I think that self-publishing, for all its benefits (and there are many), will do readers much harm if it subtracts a good editor from the process. The role that editors play in bringing a manuscript along is one of the most under-acknowledged roles in all of publishing, but I also think it is essential. The fact that many of the editors at today's large publishing houses are too besieged and distracted to do a good job tells me that we should find ways to restore the position of editor to its lost status. But we shouldn't hope to get rid of it all together.

Comments

I gave a visceral reaction to this article already on my weblog. But I wanted to follow up a little.

RE Filtering: Clay Shirky wrote about that how now we're doing bottom up filtering instead of top down filtering. Slashdot.org and other forums have shown that moderation/filtering processes can bring some pretty excellent content to the top.

Literature is a totally separate beast, and there are good reasons why filtering/moderation/rating wouldn't work in this context. Also, stuff that's not "bloggable" is sometimes overlooked. Poetry, to use an obvious example. This could change with a site or moderation system better attuned to artistic content.

Funny, your point that self-publishing removes editorial feedback from the process is similar to a point I had made in an email a few weeks ago to a novelist. Self-publishers suffer from an appalling lack of feedback (both positive and negative). Aside from giving literary opinions, another pair of eyes can catch a lot of typographical errors that the original writer has become blind to.

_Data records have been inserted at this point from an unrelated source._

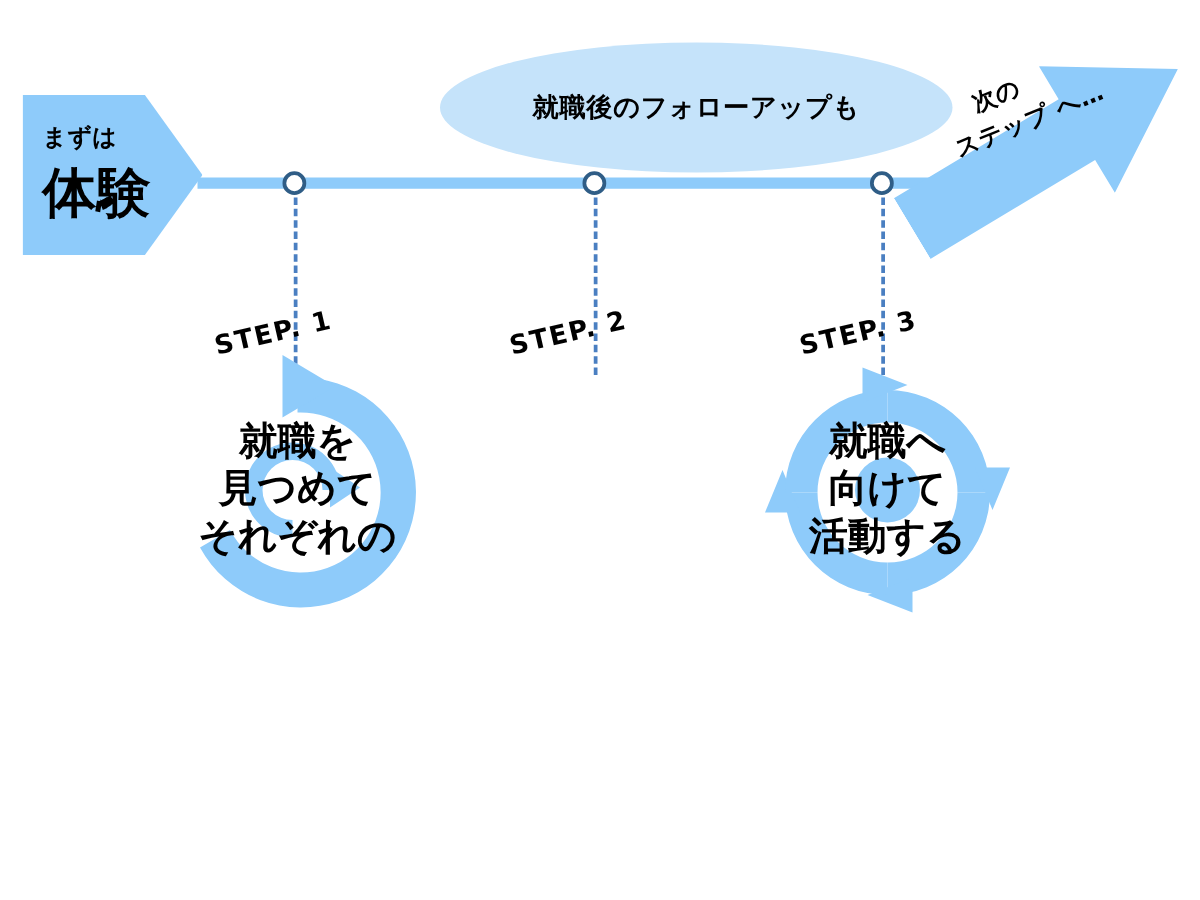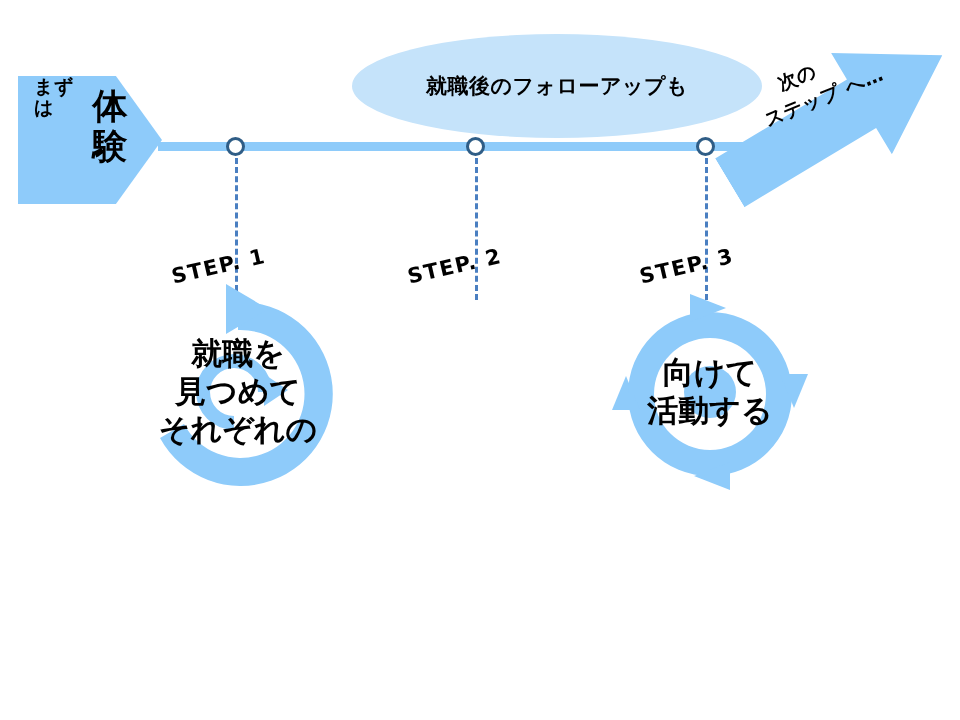--- a/index.html
+++ b/index.html
@@ -23,37 +23,37 @@
   .entry-arrow {
     position: absolute;
     left: 18px;
     top: 76px;
     width: 144px;
     height: 128px;
     background: #8ecbfa;
     -webkit-clip-path: polygon(0% 0%, 68% 0%, 100% 50%, 68% 100%, 0% 100%);
     clip-path: polygon(0% 0%, 68% 0%, 100% 50%, 68% 100%, 0% 100%);
     display: flex;
-    flex-direction: row;
+    flex-direction: column;
     align-items: flex-start;
     justify-content: center;
     box-sizing: border-box;
     padding-left: 16px;
   }
   .entry-small {
     color: #000;
     font-weight: bold;
     font-size: 19px;
     line-height: 1.1;
     letter-spacing: 0.5px;
   }
   .entry-big {
     color: #000;
     font-weight: bold;
-    font-size: 35px;
+    font-size: 43px;
     line-height: 1.15;
     letter-spacing: 0.5px;
     margin-top: 10px;
   }
 
   
   .timeline-bar {
     position: absolute;
     left: 158px;
     top: 142px;
@@ -268,18 +268,19 @@
         <path d="M116 198 A 82 82 0 0 1 34 116 L 60 116 A 56 56 0 0 0 116 172 Z"></path>
         <polygon points="46,132 18,132 32,98"></polygon>
 
         <path d="M34 116 A 82 82 0 0 1 116 34 L 116 60 A 56 56 0 0 0 60 116 Z"></path>
         <polygon points="96,44 96,16 132,30"></polygon>
 
         <circle cx="116" cy="114" r="26"></circle>
       </g>
     </svg>
     <div class="step-text">
+      <span>就職へ</span>
       <span>向けて</span>
       <span>活動する</span>
     </div>
   </div>
 
 </div>
 
 </body></html>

Self-publishing for me (and I don't include my sloppy blogging) means I need to spend a lot more time double checking and triple checking for basic style and grammar problems. Editors and publishers may no longer serve as gatekeepers, but they could easily stay in business just by polishing people's purple prose. I suspect experienced content creators would be more than happy to offload marketing and editing duties onto a third party.

There will always be gatekeepers. But some are less compromised than others. Even if traditional publishers have a strong interest in literature qua literature, these publishers also have strong and understandable interests in supporting themselves and their expensive distribution networks, interests that inevitably lead to painful compromises, such as filling out the fiction list with, and devoting scarce editorial time to, celebrity-penned mystery novels.

By contrast, consider the gatekeepers in blogland. Operating in an environment with insignificant costs, no real potential for profits, no prestige and a complete absence of editing, these gatekeepers have nevertheless managed to confer credibility on themselves and others merely by linking to blogs they like, their links (largely) free of compromise. The "self-appointed critics" at the LBC promise to take this sort of uncompromised gatekeeping to the next level. I can even imagine a day when numerous uncompromised gatekeepers will identify great writing wherever it happens to appear, without any concern for whether there's anything in it for them, but maybe I'm just being naive.

OL,

As one of those self-appointed critics at the LBC, I think that we are taking uncompromised gatekeeping to the next level. I certainly hope none of us will ever worry more about personal renumeration than pointing out good books.

But I think the fact that we have joined together and identified ourselves as deserving of some authority indicates that credibility still matters, even in blogland where everyone is self-published. I think too that in reading each others work and in critiquing and praising each other, we are functioning partly as quasi-editors.

So with the help of gatekeepers of uncompromised credibility and the capacity for robust self- and group-editing, I see no reason why writing cannot flourish on self-published platforms much like this one.

I applaud the LBC and expect it will help establish a new gatekeeping model that vastly improves on the old.

We're in agreement, OL. I think self-publishing can work, but so long as oversight eventually comes from somewhere.